- Opening Delimiter -

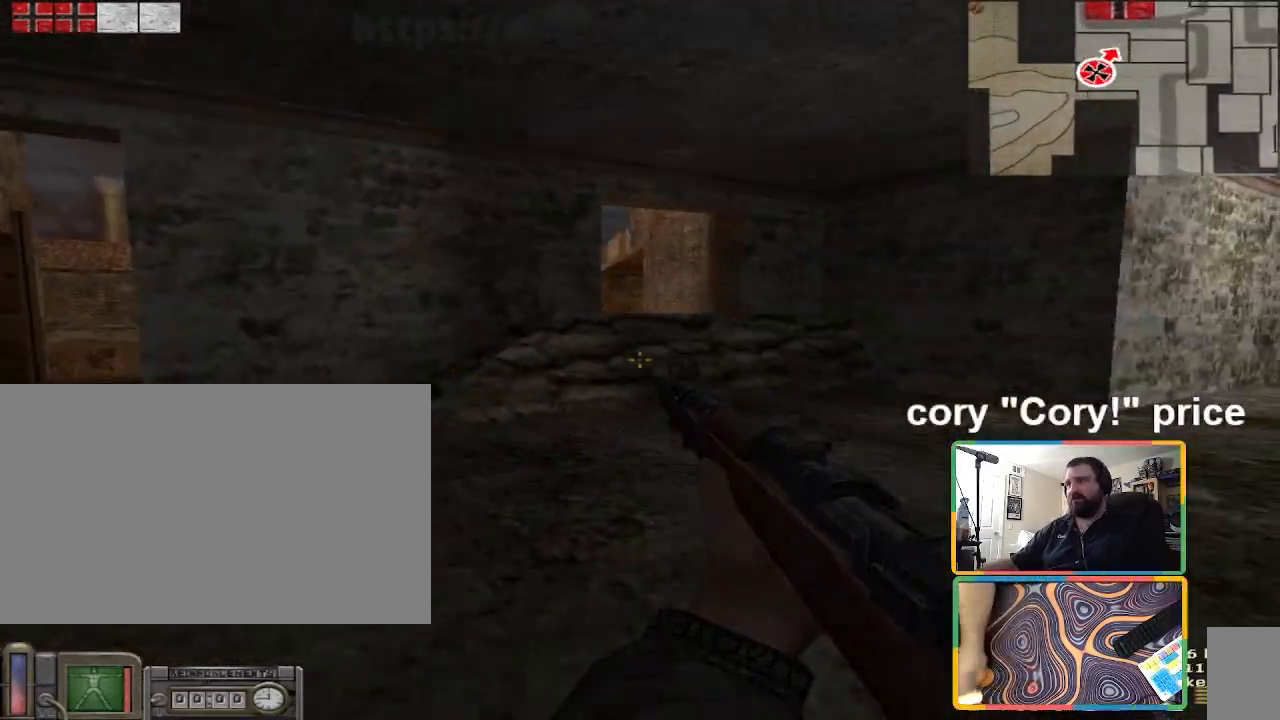
{"keys": [], "mouse": [], "events": [[200, "a", "down"], [233, "w", "down"], [333, "a", "up"], [367, "w", "up"]]}
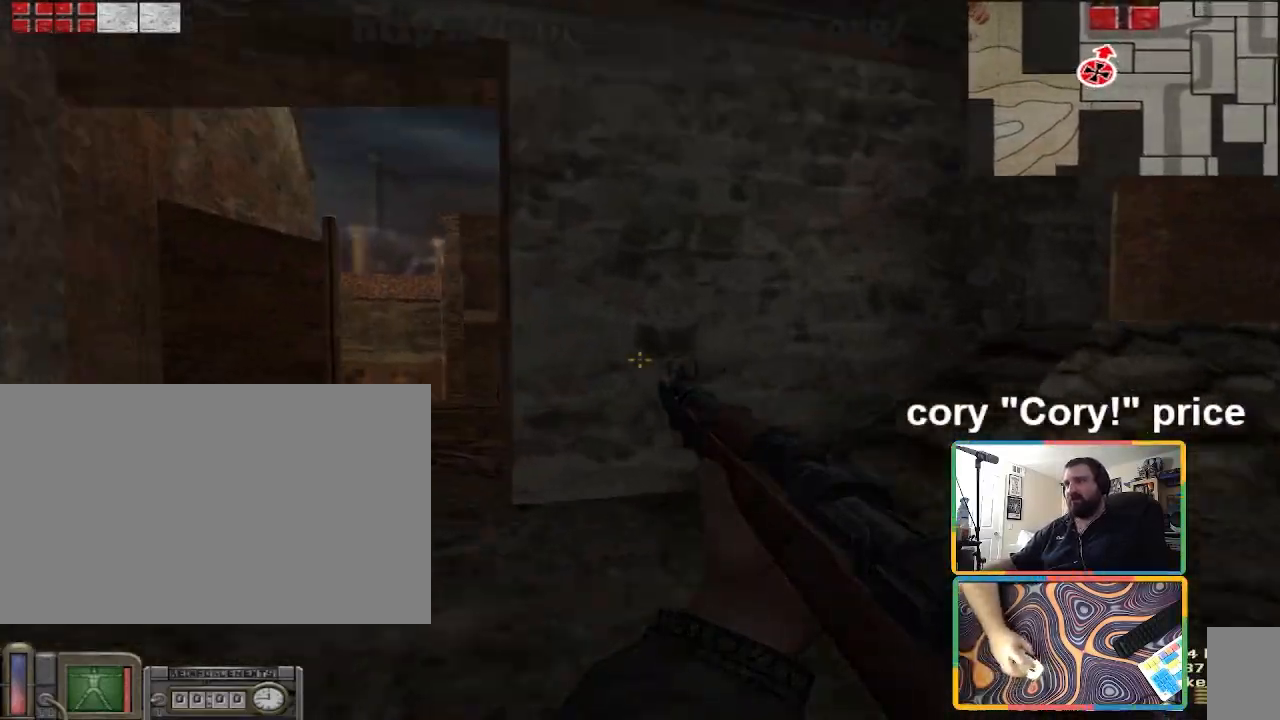
{"keys": ["a", "w"], "mouse": [], "events": [[34, "a", "down"], [34, "w", "down"], [167, "a", "up"], [401, "a", "down"]]}
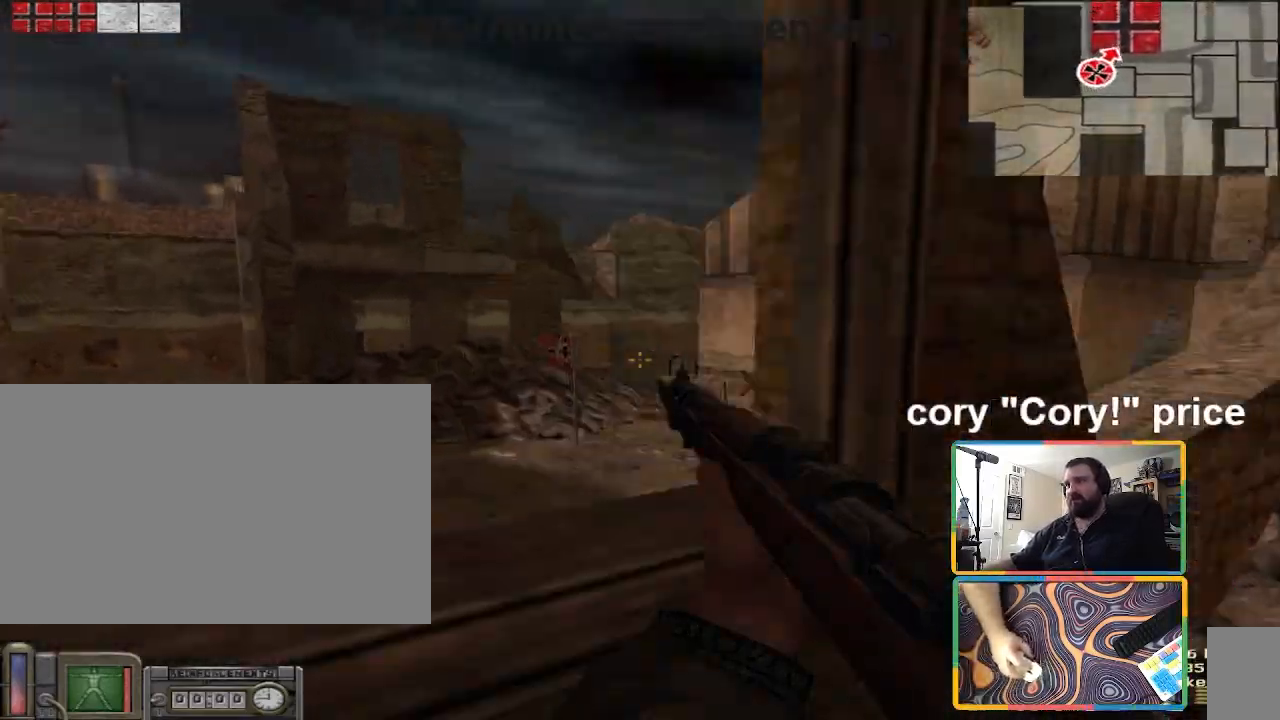
{"keys": ["d"], "mouse": [], "events": [[33, "a", "up"], [33, "w", "up"], [300, "d", "down"]]}
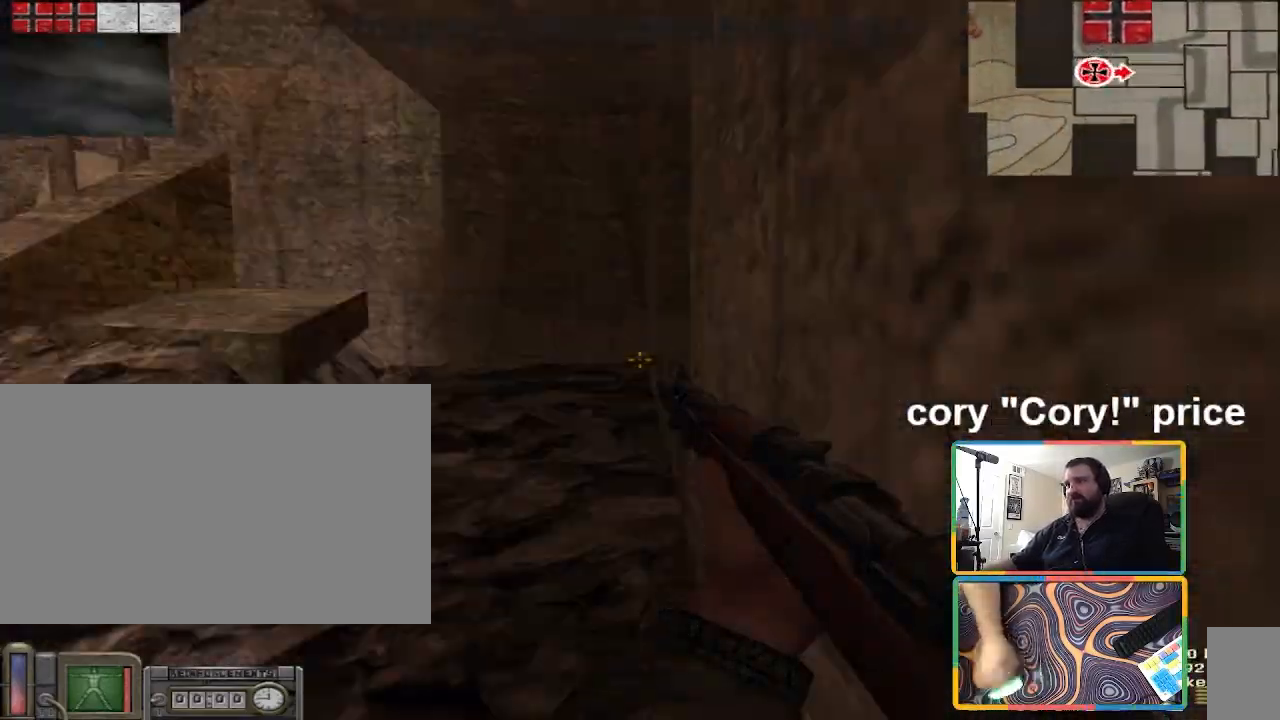
{"keys": ["w"], "mouse": [], "events": [[234, "w", "down"], [334, "d", "up"]]}
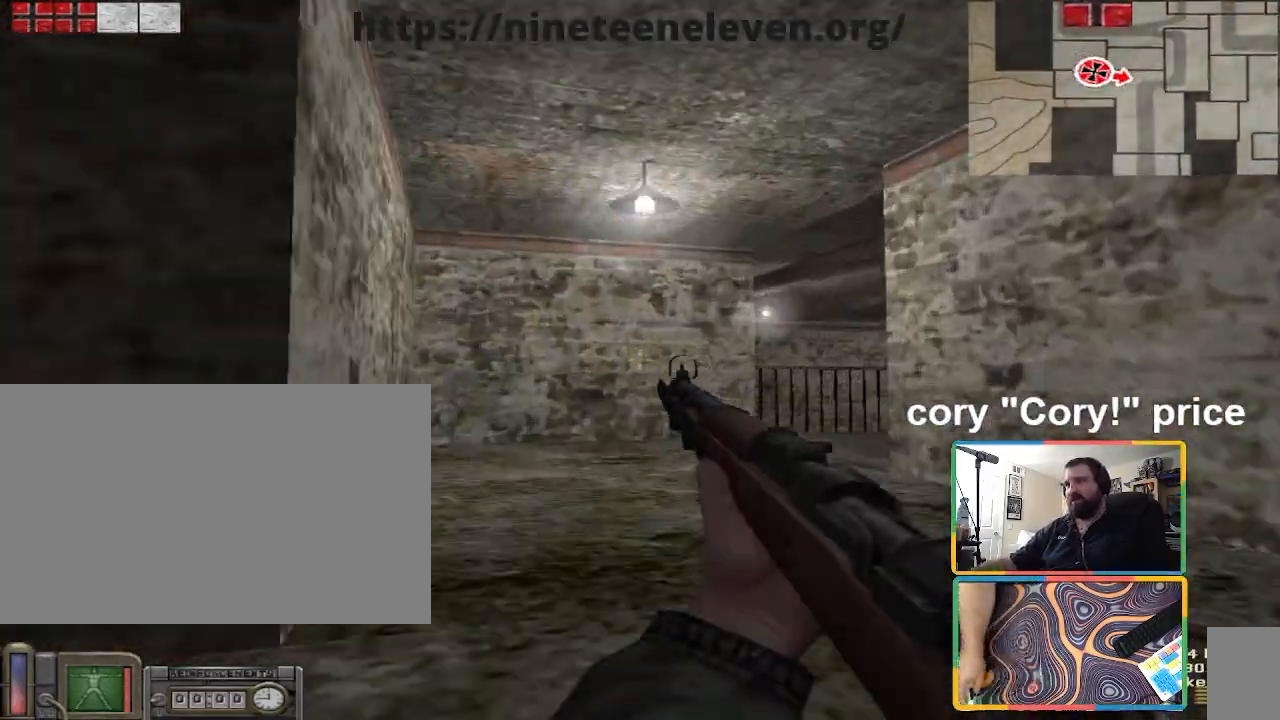
{"keys": [], "mouse": [], "events": [[267, "d", "down"], [367, "d", "up"], [434, "w", "up"]]}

- Closing Delimiter -

> [ASSIGNMENT]:
Repeat every record above exactly. Omit the pictures.

> [WRITTEN RESPONSE]:
{"keys": [], "mouse": [], "events": [[200, "a", "down"], [233, "w", "down"], [333, "a", "up"], [367, "w", "up"]]}
{"keys": ["a", "w"], "mouse": [], "events": [[34, "a", "down"], [34, "w", "down"], [167, "a", "up"], [401, "a", "down"]]}
{"keys": ["d"], "mouse": [], "events": [[33, "a", "up"], [33, "w", "up"], [300, "d", "down"]]}
{"keys": ["w"], "mouse": [], "events": [[234, "w", "down"], [334, "d", "up"]]}
{"keys": [], "mouse": [], "events": [[267, "d", "down"], [367, "d", "up"], [434, "w", "up"]]}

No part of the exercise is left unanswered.